Here's a link I found to some of the ads on that boat - if it is a sea king one if these might be it...
http://www.fiberglassics.com/library/Sea_King

I wonder if there's a motor somewhere as well - fun to think about why it's there - might have been one fun michevious night!


----------



## bassmanmark

It's the color of that yellow one from 1961. I can only imagine what use to happen back there. I have found lots of film of lots of naked chicks on the property. None of them are developed just on the old school film still. But I held them up to light and...wow...there are some large boobs on there and the girls are actually pretty dang hot.


----------



## PhishFish

bassmanmark said:


> It's the color of that yellow one from 1961. I can only imagine what use to happen back there. I have found lots of film of lots of naked chicks on the property. None of them are developed just on the old school film still. But I held them up to light and...wow...there are some large boobs on there and the girls are actually pretty dang hot.


This is the coolest non-fish post I've ever read on OGF. You own an old hippie farm.


----------



## 419deerhunter

bassmanmark said:


> It's the color of that yellow one from 1961. I can only imagine what use to happen back there. I have found lots of film of lots of naked chicks on the property. None of them are developed just on the old school film still. But I held them up to light and...wow...there are some large boobs on there and the girls are actually pretty dang hot.
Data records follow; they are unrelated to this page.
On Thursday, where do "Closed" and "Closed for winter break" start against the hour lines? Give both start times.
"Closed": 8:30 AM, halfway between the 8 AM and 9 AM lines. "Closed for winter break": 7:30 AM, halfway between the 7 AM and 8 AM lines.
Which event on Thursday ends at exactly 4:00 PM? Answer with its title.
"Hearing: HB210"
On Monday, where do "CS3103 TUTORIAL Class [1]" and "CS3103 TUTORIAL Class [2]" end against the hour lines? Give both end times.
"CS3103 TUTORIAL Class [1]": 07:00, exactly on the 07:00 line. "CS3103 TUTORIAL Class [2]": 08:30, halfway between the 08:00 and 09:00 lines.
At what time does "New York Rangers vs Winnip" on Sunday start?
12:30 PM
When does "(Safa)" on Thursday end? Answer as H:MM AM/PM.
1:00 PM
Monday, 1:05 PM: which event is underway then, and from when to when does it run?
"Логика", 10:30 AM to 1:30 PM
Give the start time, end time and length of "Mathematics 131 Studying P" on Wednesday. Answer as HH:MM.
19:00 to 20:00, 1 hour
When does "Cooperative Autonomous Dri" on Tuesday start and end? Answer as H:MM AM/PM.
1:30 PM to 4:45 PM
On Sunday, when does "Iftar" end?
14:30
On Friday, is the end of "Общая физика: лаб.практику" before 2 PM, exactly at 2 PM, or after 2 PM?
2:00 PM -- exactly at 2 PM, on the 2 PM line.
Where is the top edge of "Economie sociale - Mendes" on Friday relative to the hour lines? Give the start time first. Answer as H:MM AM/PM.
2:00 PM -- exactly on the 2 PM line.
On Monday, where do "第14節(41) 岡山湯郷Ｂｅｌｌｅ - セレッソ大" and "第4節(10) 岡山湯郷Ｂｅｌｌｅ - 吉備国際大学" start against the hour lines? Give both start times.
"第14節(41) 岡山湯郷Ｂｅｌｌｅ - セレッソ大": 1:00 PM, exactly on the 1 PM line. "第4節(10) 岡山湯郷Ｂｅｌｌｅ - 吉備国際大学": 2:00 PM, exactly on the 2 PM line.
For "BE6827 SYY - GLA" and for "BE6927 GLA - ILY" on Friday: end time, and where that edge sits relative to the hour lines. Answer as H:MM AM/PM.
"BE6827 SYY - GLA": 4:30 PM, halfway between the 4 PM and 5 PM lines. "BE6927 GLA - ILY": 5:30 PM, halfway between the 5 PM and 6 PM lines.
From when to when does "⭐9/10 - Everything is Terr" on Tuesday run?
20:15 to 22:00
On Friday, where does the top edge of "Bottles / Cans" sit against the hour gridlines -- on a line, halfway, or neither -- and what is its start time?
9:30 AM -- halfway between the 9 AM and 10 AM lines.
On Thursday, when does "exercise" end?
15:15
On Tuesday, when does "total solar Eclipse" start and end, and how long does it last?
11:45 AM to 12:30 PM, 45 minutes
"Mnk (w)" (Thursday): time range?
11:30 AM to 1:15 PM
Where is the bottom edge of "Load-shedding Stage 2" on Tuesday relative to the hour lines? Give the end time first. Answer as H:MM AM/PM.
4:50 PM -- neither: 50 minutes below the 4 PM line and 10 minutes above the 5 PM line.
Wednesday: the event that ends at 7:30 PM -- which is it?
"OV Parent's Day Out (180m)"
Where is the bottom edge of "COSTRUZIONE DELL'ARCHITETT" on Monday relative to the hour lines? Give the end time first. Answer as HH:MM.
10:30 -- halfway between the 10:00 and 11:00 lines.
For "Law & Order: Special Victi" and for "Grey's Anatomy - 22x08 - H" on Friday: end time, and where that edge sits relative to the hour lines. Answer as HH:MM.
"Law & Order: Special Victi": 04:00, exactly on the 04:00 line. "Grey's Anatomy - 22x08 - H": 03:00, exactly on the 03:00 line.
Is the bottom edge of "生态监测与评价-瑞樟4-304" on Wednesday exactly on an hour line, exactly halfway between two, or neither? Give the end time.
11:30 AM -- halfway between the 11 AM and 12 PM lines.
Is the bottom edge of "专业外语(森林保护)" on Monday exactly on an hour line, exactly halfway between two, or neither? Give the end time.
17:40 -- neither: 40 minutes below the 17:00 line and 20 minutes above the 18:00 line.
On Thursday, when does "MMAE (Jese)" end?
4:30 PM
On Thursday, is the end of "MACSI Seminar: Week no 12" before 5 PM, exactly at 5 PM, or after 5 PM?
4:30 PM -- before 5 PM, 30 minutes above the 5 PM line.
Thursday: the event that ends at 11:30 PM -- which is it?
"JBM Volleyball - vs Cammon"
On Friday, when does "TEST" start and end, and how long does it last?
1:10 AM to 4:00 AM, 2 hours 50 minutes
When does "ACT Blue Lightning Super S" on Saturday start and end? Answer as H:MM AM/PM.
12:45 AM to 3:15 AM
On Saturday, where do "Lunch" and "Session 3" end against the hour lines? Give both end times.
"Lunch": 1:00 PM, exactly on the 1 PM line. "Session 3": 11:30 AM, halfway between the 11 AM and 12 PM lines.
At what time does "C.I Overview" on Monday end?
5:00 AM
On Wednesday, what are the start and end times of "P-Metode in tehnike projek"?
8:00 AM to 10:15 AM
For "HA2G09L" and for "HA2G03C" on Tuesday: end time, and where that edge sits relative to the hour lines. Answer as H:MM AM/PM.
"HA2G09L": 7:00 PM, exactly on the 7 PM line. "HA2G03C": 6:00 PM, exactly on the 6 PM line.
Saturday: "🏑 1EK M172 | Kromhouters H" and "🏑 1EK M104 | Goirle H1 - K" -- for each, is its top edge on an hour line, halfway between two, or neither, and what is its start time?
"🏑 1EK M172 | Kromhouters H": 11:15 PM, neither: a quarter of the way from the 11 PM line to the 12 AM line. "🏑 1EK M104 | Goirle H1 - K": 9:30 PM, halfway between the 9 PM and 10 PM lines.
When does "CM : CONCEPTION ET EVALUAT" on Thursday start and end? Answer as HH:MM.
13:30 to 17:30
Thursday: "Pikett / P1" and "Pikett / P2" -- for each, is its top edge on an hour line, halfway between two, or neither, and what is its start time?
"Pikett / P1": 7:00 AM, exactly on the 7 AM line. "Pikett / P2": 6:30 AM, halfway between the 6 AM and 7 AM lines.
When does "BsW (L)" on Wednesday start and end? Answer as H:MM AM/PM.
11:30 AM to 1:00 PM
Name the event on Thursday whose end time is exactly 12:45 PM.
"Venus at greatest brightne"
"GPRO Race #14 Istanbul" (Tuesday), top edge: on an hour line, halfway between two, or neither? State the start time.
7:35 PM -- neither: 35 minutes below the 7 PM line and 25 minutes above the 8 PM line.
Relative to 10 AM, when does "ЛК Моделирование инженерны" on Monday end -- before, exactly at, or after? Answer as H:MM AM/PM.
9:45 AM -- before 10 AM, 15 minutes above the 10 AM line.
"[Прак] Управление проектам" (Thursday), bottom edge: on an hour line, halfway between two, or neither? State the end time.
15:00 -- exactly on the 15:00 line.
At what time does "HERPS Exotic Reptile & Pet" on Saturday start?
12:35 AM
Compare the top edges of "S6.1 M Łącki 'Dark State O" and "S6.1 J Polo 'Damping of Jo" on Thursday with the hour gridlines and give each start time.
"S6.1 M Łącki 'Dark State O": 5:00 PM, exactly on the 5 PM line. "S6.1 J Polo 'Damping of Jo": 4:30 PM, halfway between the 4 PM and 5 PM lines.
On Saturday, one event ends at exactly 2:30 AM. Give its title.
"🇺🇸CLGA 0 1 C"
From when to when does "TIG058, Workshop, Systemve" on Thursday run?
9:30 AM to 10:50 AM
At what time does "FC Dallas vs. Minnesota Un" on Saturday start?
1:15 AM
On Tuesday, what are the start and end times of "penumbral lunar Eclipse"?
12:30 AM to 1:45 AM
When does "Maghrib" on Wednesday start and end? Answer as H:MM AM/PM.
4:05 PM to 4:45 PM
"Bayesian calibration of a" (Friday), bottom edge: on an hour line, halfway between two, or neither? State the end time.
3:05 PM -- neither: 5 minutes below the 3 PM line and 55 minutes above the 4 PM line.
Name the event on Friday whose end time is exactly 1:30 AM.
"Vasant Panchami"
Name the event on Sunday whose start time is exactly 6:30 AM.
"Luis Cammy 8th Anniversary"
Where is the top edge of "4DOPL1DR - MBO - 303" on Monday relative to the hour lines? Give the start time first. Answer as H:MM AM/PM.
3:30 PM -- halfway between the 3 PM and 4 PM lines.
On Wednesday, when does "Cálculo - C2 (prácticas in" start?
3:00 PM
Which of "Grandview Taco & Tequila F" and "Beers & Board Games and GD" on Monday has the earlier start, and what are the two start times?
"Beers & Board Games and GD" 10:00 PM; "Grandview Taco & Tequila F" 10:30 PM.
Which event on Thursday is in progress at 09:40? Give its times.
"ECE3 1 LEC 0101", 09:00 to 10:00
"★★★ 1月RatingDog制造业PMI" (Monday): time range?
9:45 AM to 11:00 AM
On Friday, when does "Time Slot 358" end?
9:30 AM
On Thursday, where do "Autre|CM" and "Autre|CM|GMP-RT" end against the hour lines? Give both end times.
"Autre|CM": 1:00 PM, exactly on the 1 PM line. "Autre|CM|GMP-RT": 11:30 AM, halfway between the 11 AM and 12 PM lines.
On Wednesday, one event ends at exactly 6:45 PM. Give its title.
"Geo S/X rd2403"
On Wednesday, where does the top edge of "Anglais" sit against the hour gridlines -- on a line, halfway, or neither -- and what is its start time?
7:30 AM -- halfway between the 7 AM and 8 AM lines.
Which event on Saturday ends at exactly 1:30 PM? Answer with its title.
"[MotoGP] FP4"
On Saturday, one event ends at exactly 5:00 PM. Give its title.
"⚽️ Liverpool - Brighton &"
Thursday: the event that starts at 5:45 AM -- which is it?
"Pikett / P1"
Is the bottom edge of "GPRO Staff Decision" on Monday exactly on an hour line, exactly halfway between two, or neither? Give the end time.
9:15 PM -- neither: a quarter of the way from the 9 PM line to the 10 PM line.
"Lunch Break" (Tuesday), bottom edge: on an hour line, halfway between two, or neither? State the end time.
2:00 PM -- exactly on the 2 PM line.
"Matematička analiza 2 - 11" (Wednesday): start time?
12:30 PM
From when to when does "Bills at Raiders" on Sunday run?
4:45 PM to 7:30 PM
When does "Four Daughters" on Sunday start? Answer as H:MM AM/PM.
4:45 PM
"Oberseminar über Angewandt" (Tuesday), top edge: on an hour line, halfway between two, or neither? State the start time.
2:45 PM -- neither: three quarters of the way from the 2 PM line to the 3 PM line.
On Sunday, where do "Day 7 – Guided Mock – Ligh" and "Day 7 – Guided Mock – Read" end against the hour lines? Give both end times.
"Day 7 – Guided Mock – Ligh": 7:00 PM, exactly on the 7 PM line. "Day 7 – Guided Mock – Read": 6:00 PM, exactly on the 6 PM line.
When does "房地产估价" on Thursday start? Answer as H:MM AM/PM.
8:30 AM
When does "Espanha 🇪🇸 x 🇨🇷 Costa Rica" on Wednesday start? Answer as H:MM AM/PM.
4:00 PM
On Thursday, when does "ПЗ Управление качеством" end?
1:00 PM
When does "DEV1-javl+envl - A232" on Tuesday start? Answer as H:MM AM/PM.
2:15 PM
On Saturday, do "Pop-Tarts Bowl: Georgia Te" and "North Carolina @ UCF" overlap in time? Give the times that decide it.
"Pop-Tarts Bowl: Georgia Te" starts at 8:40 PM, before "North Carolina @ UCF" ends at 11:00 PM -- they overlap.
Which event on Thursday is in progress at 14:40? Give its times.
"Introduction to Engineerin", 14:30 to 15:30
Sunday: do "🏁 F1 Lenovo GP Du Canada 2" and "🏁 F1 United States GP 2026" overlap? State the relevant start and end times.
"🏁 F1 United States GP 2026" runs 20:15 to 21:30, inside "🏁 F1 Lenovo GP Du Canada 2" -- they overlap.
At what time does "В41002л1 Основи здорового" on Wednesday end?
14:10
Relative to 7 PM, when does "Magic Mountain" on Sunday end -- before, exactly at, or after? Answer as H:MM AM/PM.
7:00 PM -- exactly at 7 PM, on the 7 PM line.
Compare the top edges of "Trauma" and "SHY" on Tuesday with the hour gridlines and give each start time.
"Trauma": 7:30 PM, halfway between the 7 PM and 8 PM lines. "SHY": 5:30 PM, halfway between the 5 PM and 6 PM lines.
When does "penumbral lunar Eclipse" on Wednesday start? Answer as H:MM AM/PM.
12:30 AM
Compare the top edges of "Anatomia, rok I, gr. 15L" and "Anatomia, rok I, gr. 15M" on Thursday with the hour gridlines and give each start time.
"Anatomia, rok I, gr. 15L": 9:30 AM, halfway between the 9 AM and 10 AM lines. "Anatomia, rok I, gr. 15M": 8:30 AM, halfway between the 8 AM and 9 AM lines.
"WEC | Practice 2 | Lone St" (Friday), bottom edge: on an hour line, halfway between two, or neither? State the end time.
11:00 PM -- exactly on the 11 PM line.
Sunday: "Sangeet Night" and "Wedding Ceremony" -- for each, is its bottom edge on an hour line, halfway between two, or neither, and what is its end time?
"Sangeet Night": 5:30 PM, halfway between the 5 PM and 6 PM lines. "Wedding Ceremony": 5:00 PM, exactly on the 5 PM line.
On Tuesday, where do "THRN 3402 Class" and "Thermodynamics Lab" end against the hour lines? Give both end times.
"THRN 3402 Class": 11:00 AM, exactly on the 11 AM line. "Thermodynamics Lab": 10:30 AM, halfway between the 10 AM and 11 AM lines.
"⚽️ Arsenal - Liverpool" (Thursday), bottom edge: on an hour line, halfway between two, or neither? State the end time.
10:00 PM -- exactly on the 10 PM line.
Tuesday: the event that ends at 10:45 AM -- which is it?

Hell with the boat pics post these one instead  j/k.....maybe


----------



## fish on!

bassmanmark said:


> It's the color of that yellow one from 1961. I can only imagine what use to happen back there. I have found lots of film of lots of naked chicks on the property. None of them are developed just on the old school film still. But I held them up to light and...wow...there are some large boobs on there and the girls are actually pretty dang hot.


I'll just leave this here.


----------



## bassmanmark

Any ideas of where I should get those developed? I checked again...some have big ones...some have small...all are good looking...I think...haven't made it up much past the neck. But seriously where can I take them...I'll post if allowed. Some special "found pics on my trail cam" post?


----------



## jennis9

wow, this thread took a turn to the unexpected: boats to boobs.... personally, I'd rather see the boat.


----------



## bassmanmark

With the rain we had my pond has some color and gained 8 inches of height...soooo....pictures of boat will be tough...it's back underwater. As it was I was about 2 inches from wader height. But the boat pics will be on here. Might just attach rope to cleat and pull it out with my truck. Would be neat to clean it up and that is kind of up my alley.


----------



## jennis9

theres a curved windshield on craigslist -- snag it up -- they're hard to come by... i really hope you can do it bassman, that would be awesome. look on iboats restoration forum, think someone had done one a while back. some of those boats come out awesome!

cleveland.craigslist.org/boa/2508301913.html


----------



## RushCreekAngler

bassmanmark said:


> Any ideas of where I should get those developed? I checked again...some have big ones...some have small...all are good looking...I think...haven't made it up much past the neck. But seriously where can I take them...I'll post if allowed. Some special "found pics on my trail cam" post?


Don't go to your local dept. store with a 1 hr lab.- I used to work at one, we would just return those unprinted (all of the equipment was out in public view, so we did not process some photos because of that). Try a regular camera store, let them know what you have first to make sure they will process them.

Had to turn down printing many times... especially one guy who must have been quite proud of his piercing


----------



## [email protected]

I have an good quality HP color scanner that has a slot built into it for negatives. It's about 4 years old and wasn't terribly expensive to begin with...bet you could find one on ebay cheap.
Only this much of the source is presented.